Figure S3. Browning of the White Adipocytes is Tightly Linked to the Rosiglitazone-Induced PRDM16 Protein Stablization, Related to Figure 4 (A) Primary inguinal preadipocytes were differentiated in the presence of several known full or partial PPARγ agonists at 1uM. mRNA levels for ucp1 and prdm16 were measured by qRT-PCR. * P<0.05, ** P<0.01 relative to control. (B) Primary inguinal preadipocytes were differentiated in the presence of rosiglitazone at different doses. ucp1 mRNA was measured by qRT-PCR. ** P<0.01 relative to control. (C) Primary inguinal adipocytes were incubated with rosiglitazone together with selective PPARγ antagonists SR202 (400uM) and T0070907 (1uM). PRDM16 protein levels were analyzed by Western blotting. b-actin was used as a loading control. (D) PRDM16 protein levels were analyzed by Western blotting in BAT and inguinal WAT isolated from fabp4-PRDM16 transgenic mice treated with saline or rosiglitazone. (E) prdm16 mRNA levels were measured by qRT-PCR in BAT and inguinal WAT from wild-type mice and PRDM16 transgenic mice treated with saline or rosiglitazone. *P<0.05, **P<0.01. (F) Primary inguinal SV cells were differentiated in the presence of rosiglitazone at 1uM for 8 days (Day8R), or for 4 days with rosiglitazone and further incubated in the absence of rosiglitazone (Day4R-off). MG132 (100 nM) was added for 54 hours prior to harvesting the cells. Total cell lysates were isolated to analyze PRDM16 protein levels by Western blotting.

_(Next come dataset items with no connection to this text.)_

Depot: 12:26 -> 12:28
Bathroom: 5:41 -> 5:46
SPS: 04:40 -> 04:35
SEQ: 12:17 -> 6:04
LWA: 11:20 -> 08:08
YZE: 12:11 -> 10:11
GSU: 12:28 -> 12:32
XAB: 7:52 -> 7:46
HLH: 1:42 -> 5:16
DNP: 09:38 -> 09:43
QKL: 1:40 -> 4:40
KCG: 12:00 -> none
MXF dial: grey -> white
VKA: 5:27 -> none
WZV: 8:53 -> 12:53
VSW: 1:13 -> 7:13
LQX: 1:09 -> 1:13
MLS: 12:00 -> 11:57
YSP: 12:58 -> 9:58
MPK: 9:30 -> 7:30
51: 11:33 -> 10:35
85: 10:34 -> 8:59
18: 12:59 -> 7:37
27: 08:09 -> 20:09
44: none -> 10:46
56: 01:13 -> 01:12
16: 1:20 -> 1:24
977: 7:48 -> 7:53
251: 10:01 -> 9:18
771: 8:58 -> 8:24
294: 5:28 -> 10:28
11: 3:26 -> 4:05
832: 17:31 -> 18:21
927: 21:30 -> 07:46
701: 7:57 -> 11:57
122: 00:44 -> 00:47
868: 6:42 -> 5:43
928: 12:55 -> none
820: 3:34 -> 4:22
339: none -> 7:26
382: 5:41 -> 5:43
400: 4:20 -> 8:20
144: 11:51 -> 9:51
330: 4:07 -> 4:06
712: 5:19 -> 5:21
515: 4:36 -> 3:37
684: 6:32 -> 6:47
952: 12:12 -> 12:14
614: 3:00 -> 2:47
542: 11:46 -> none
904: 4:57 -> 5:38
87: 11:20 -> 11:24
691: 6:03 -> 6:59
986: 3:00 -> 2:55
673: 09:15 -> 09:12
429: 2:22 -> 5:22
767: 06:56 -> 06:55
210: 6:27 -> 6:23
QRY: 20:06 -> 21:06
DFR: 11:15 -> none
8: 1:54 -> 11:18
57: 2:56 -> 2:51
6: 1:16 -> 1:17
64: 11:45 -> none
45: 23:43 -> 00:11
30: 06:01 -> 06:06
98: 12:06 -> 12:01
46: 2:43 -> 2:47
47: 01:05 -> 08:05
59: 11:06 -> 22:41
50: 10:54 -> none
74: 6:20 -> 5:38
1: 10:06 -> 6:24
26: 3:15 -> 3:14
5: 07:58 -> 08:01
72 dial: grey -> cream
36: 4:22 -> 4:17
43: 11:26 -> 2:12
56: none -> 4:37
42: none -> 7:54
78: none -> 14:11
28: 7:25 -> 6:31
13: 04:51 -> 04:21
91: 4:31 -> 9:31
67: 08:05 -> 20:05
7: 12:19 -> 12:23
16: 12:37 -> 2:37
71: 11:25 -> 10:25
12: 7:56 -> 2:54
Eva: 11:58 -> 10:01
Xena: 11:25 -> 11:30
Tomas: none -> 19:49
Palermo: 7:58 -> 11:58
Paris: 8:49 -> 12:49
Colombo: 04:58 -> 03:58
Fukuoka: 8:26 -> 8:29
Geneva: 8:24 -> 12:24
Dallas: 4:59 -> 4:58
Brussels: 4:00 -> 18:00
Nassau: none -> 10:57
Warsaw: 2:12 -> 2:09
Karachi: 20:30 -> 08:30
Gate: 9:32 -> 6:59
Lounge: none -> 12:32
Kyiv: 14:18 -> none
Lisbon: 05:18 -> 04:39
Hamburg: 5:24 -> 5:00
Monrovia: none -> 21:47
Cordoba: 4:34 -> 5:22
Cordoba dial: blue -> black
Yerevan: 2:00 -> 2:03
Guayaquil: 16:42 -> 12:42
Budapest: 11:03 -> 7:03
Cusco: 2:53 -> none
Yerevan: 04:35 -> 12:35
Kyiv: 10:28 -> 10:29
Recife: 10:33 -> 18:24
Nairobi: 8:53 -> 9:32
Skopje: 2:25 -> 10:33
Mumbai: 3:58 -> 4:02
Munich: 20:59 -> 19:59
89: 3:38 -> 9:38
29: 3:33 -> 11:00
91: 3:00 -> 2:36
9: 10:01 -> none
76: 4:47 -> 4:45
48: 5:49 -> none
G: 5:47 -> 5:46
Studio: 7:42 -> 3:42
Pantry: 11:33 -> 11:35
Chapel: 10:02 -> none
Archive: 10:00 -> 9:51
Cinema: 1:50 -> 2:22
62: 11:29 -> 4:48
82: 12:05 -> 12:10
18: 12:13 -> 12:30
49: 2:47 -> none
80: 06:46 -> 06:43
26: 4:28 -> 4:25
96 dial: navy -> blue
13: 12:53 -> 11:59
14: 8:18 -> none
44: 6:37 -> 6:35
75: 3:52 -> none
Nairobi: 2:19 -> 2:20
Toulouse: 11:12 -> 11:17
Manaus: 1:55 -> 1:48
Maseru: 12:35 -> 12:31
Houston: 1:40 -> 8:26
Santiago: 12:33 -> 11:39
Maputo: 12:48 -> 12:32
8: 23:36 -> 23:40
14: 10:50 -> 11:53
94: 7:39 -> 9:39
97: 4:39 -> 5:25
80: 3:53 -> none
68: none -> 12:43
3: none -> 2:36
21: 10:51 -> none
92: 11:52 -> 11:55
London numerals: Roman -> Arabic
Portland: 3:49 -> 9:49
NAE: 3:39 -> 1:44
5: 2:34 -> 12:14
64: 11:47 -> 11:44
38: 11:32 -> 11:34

Figure S4. Developmental Cascades of Pre-Existing Brown Adipocyte and PPARγ-Ligand Inducible Brown Adipocyte in WAT Brown adipocytes from interscapular BAT and rosiglitazone-inducible brown adipocytes (beige/brite cells) in WAT have distinct developmental origins and molecular signatures. PRDM16 is required for the development of both types of brown adipocytes.